▸ **Data in this exercise**
========

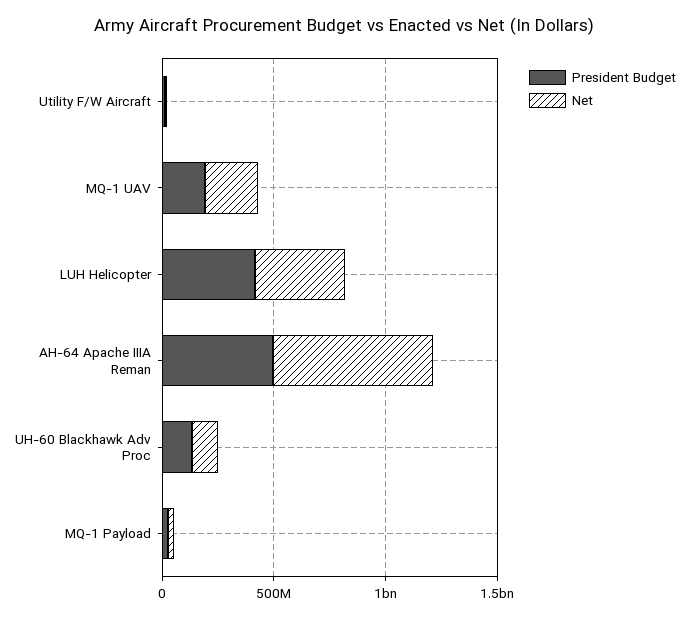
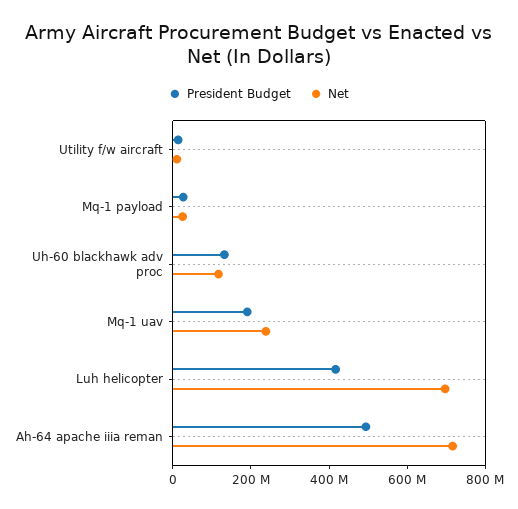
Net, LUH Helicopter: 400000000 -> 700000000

========

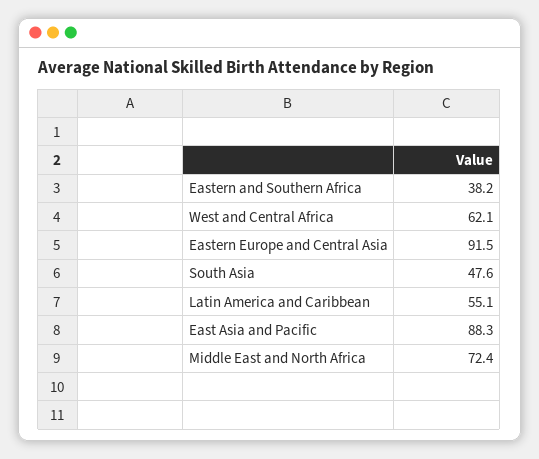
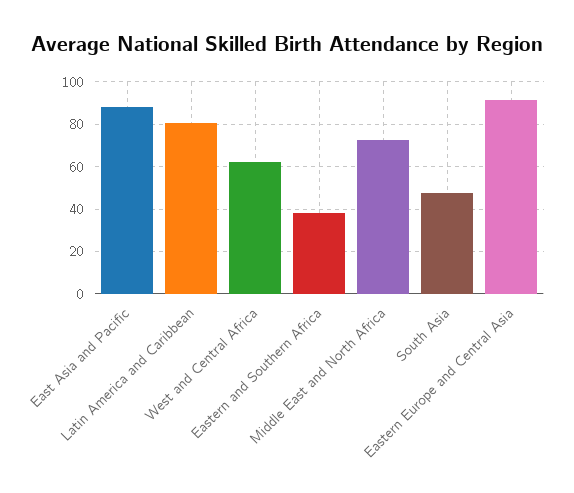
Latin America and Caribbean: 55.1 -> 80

========

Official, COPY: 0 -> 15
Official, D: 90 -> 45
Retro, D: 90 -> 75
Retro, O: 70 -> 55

========

Please give again the lines above between the line holding "Official, COPY: 0 -> 15" and the line holding "Retro, O: 70 -> 55", inclusive, exactly as they are and with nothing added.

▸ **Response to the task**
Official, COPY: 0 -> 15
Official, D: 90 -> 45
Retro, D: 90 -> 75
Retro, O: 70 -> 55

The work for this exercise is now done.